## Task item
For every line in the material, output its text exactly and exclude any image it holds.
★ ★ ★ ★ ★
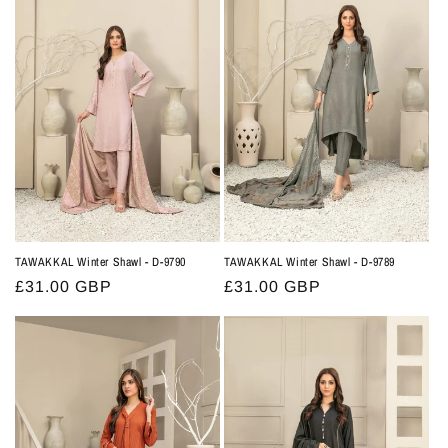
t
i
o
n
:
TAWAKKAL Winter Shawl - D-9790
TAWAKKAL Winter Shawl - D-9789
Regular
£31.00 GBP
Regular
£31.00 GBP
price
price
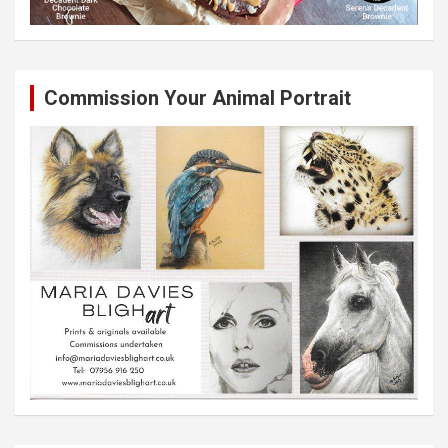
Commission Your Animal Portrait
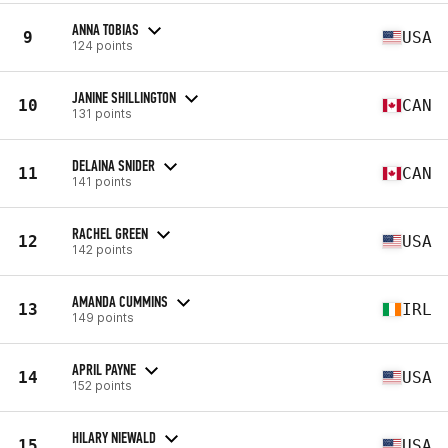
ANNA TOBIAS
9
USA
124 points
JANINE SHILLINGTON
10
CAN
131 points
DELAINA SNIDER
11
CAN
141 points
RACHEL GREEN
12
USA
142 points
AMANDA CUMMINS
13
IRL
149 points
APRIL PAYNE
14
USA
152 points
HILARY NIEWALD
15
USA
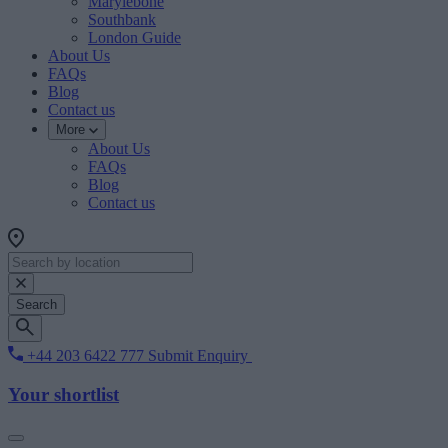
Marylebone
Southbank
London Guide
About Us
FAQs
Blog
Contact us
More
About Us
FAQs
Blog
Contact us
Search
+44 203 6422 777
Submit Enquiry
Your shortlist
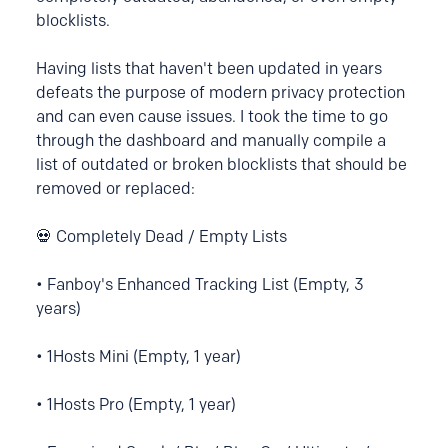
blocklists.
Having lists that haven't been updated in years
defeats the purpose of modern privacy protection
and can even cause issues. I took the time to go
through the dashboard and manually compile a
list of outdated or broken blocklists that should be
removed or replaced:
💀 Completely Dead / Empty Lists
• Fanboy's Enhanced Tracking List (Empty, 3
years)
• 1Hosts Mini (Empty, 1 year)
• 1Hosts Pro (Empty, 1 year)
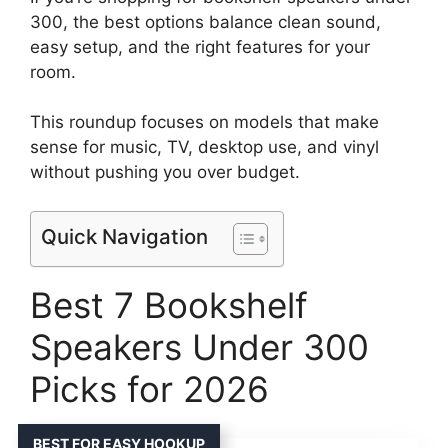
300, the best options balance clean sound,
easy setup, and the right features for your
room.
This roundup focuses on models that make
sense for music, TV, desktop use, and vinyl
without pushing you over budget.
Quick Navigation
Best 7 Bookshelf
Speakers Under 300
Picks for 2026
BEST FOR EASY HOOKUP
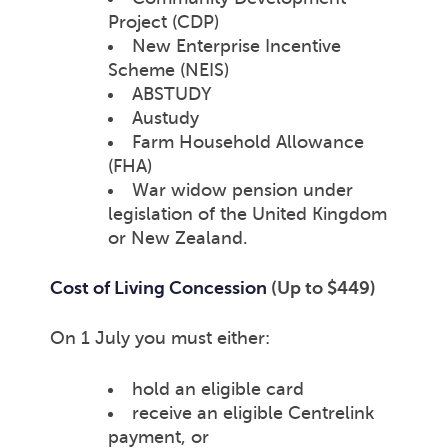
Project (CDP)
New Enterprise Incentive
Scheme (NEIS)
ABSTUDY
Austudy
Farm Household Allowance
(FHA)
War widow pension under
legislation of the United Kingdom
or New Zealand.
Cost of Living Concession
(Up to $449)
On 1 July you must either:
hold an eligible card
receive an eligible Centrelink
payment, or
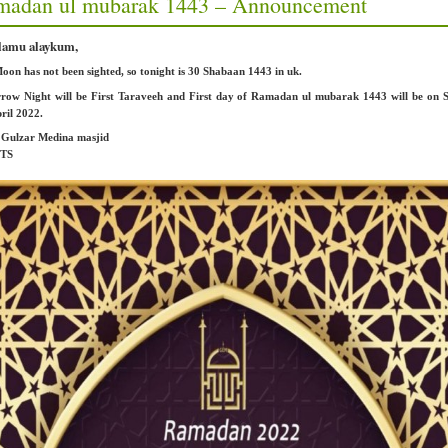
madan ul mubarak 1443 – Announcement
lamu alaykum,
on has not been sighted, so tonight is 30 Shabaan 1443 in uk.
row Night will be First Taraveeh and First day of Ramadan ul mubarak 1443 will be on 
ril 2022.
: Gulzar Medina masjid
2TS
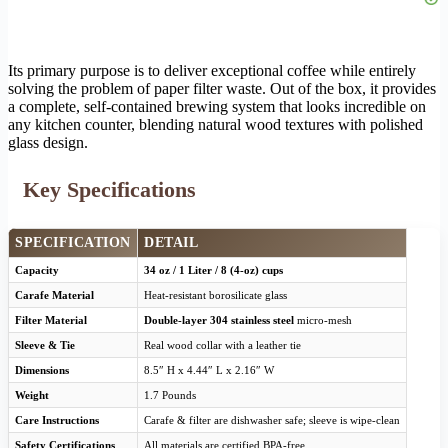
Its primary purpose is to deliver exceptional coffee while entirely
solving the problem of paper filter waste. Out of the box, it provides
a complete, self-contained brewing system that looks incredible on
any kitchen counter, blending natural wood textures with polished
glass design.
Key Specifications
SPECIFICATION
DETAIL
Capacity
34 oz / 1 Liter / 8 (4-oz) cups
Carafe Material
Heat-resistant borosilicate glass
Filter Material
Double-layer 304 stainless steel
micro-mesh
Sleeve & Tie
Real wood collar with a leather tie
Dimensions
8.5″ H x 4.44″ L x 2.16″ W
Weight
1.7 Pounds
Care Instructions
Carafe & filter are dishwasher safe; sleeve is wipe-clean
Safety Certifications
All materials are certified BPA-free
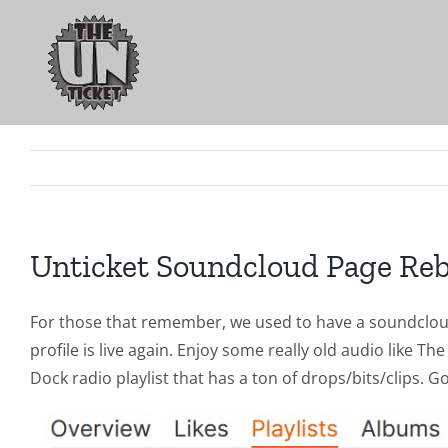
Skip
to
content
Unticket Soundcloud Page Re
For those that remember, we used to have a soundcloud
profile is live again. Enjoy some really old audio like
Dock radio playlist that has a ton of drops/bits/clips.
★ ★ ★ ★ ★
## Answer to this task
t
i
o
n
:
TAWAKKAL Winter Shawl - D-9790
TAWAKKAL Winter Shawl - D-9789
Regular
£31.00 GBP
Regular
£31.00 GBP
price
price
Commission Your Animal Portrait
ANNA TOBIAS
9
USA
124 points
JANINE SHILLINGTON
10
CAN
131 points
DELAINA SNIDER
11
CAN
141 points
RACHEL GREEN
12
USA
142 points
AMANDA CUMMINS
13
IRL
149 points
APRIL PAYNE
14
USA
152 points
HILARY NIEWALD
15
USA
Marylebone
Southbank
London Guide
About Us
FAQs
Blog
Contact us
More
About Us
FAQs
Blog
Contact us
Search
+44 203 6422 777
Submit Enquiry
Your shortlist
blocklists.
Having lists that haven't been updated in years
defeats the purpose of modern privacy protection
and can even cause issues. I took the time to go
through the dashboard and manually compile a
list of outdated or broken blocklists that should be
removed or replaced:
💀 Completely Dead / Empty Lists
• Fanboy's Enhanced Tracking List (Empty, 3
years)
• 1Hosts Mini (Empty, 1 year)
• 1Hosts Pro (Empty, 1 year)
300, the best options balance clean sound,
easy setup, and the right features for your
room.
This roundup focuses on models that make
sense for music, TV, desktop use, and vinyl
without pushing you over budget.
Quick Navigation
Best 7 Bookshelf
Speakers Under 300
Picks for 2026
BEST FOR EASY HOOKUP
Project (CDP)
New Enterprise Incentive
Scheme (NEIS)
ABSTUDY
Austudy
Farm Household Allowance
(FHA)
War widow pension under
legislation of the United Kingdom
or New Zealand.
Cost of Living Concession
(Up to $449)
On 1 July you must either:
hold an eligible card
receive an eligible Centrelink
payment, or
madan ul mubarak 1443 – Announcement
lamu alaykum,
on has not been sighted, so tonight is 30 Shabaan 1443 in uk.
row Night will be First Taraveeh and First day of Ramadan ul mubarak 1443 will be on 
ril 2022.
: Gulzar Medina masjid
2TS
Its primary purpose is to deliver exceptional coffee while entirely
solving the problem of paper filter waste. Out of the box, it provides
a complete, self-contained brewing system that looks incredible on
any kitchen counter, blending natural wood textures with polished
glass design.
Key Specifications
SPECIFICATION
DETAIL
Capacity
34 oz / 1 Liter / 8 (4-oz) cups
Carafe Material
Heat-resistant borosilicate glass
Filter Material
Double-layer 304 stainless steel
micro-mesh
Sleeve & Tie
Real wood collar with a leather tie
Dimensions
8.5″ H x 4.44″ L x 2.16″ W
Weight
1.7 Pounds
Care Instructions
Carafe & filter are dishwasher safe; sleeve is wipe-clean
Safety Certifications
All materials are certified BPA-free
Skip
to
content
Unticket Soundcloud Page Re
For those that remember, we used to have a soundcloud
profile is live again. Enjoy some really old audio like
Dock radio playlist that has a ton of drops/bits/clips.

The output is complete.